Geschrieben am 26. März 2014 von für Musikmag

Blood Red Shoes: dito

bloodredshoes_ditoEine gute Zeit, alle miteinander

– Frech könnte man das neue Blood Red Shoes-Album nennen. Frech im Sinne der Musik, die den Weg des Garagen-Punks, des Rock’n’Rolls der neuen Machart weiterverfolgt. Rock’n’Roll bezeichnet in diesem Kontext ja schon lange nicht mehr den Tanz, oder Interpreten wie Chuck Berry, Jerry Lewis oder Elvis Presley, sondern das „Drauflosrocken“, also: tanzkompatible Musik für die wachsende Studentenschaft Europas. So far so good. Das Duo zog sich nach Berlin-Kreuzberg zurück, um dort das selbstbetitelte vorliegende Album zu komponieren und auch großteils aufzunehmen. Hm – Kreuzberg ist spätestens seit David Bowies Jahren dort chic. Vor allem, wenn es um neue Inspirationen für die eigene Musik geht. Gegen solche cool facts bin ich ziemlich resistent, weil ich meine Jugend mit metallischer Rohkost verbracht habe.

Mich interessiert daher nur der Drive auf einem solchen Album: bewegt es mich, und wenn ja, auf welche Weise? Auf die erste Frage muss ich deutlich mit Ja antworten. Für die zweite muss ich etwas ausholen: die Stücke reißen alle mit – „Welcome Home“ (der Opener) akkumuliert wie ein Akku zunächst Gitarrensturm, bis die Drums die Beine zum Schwingen zwingen. Die Platte baut einen großen Druck auf, der nach einer Sommerfahrt im Auto mit geöffneten Fenstern ruft. Und ich weiß, dass das alles Klischees sondergleichen sind, aber … Musikkritik dreht sich häufig um dieselben Stories: eine gute Zeit miteinander zu verbringen.

„Blood Red Shoes“ bietet das – aber (ja, das obligatorische Kritikerveto!) stellenweise könnte man die fehlenden Ecken und Kanten vorwerfen (die man wiederum beim neuen Motorpsycho-Album findet, aber eher unfreiwillig, so die Vermutung). Dann aber wieder Stücke wie „An Animal“, das ziemlich bewusst die Retro-Schiene aufgreift, Richtung Led Zeppelin tendiert, aber letztlich doch ‚lockerer‘ im Grundton bleibt.

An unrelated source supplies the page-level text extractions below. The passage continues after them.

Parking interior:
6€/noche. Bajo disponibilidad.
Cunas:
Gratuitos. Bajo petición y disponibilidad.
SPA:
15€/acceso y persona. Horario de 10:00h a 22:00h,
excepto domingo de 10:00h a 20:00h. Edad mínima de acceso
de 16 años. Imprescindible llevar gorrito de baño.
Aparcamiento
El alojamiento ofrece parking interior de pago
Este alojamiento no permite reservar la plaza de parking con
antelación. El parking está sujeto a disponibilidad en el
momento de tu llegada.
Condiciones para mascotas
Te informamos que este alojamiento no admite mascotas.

Blood Red Shoes kommen eben doch ohne Okkult-Schnickschnack aus, den die ganzen Retro-Schnecken wie einen künstlichen Schutzpanzer auffahren. „The Perfect Mess“ und „Behind The Wall“ bauen rotziges Geschrubbe auf, während „The Stranger“ in psychedelische Rock-Atmo abdriftet. Die Blood Red Shoes mäandern genau wie der Lavastrom auf dem Cover ihrer neuen Platte. „Cigarettes In The Dark“ reicht dann in Bereiche, die man dem Wave zurechnen würde, wenn, ja wenn es sich nicht um die Blood Red Shoes handelte. Runde Sache wie eine Diskokugel!

Dominik Irtenkauf

Blood Red Shoes: dito. Jazz Life/PIAS/Collective.